Friday, July 10, 2009

Trickster spiders fool predators with their web-design

Spiders of the Cyclosa genus of spiders are, scientists has found, proficient web-designers. They pick up the carcasses of dead insects, bits of plant material and egg sacs and decorate their webs with them. Spider-biologists Ling Tseng and I-Min Tso from Tunghai University in Taichung, Taiwan wanted to know what purpose this curious behaviour served. Like the spider trickster-god Anansi, these spiders are masters of trickery.

Thinking that it was probably a way for the spider to camouflage itself the spiderologists compared how often Cyclosa spiders (of the confusa species) were attacked with decorated webs and with undecorated webs. Decorations-as-camouflage was not an unreasonable hypothesis, camouflage is a common trick to not get eaten and the decorations were similarly colored to the spiders. Nevertheless they were wrong. Decorated webs were attacked by predatory wasps more often than the undecorated ones. The spiderologists figured that the conspicous webs still provided some kind of advantage to the spiders, like how some lizards sports an eye-catching tail that they drop to distract attacking predators.

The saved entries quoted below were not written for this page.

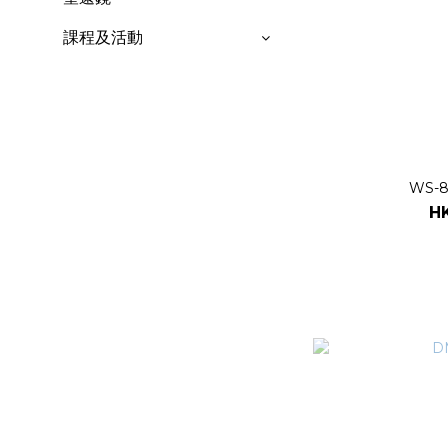
課程及活動
WS-
H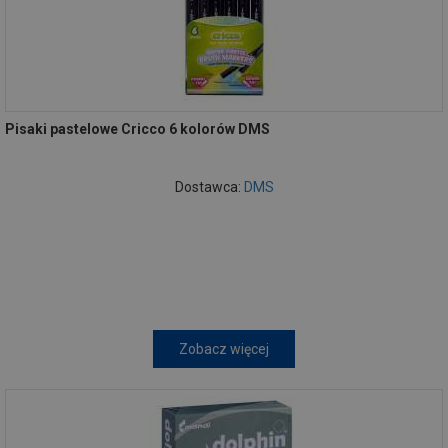
Pisaki pastelowe Cricco 6 kolorów DMS
Dostawca:
DMS
Zobacz więcej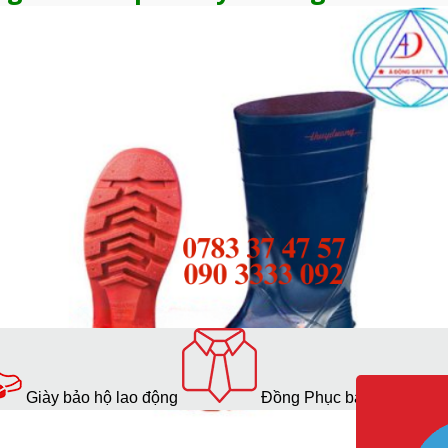
Giày bảo hộ lao động
Đồng Phục bảo hộ lao độ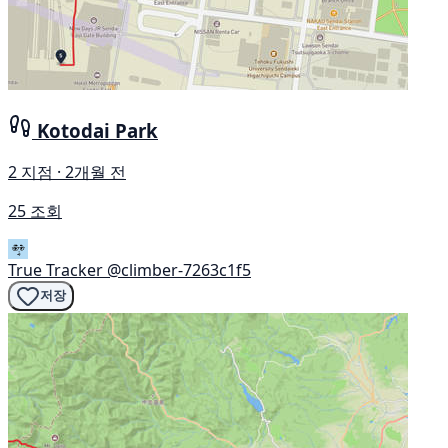
Kotodai Park
2 지점 · 2개월 전
25 조회
True Tracker
@climber-7263c1f5
저장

To test this, the spiderologists went to Orchid Island off the coast of Taiwan to study another Cyclosa spider, the C. mulmeinensis. This spider assemble detritus into life-like decoys of itself, a habit that seems unique to this specific species. The decoys has the same size, color and general shape as the spiders themselves and to attacking wasps, at least, the decoys appear near-identical to real spiders.

When a spider's web was not fitted with the active anti-predator device, wasps always went straight for the spider. With decoy spiders more often avoided becoming wasp food, outweighing the cost of attracting the predators in the first place. The same goes for non-decoy-building spiders. And they don't even have to sacrifice a limb like the lizards do! Tricksters, indeed.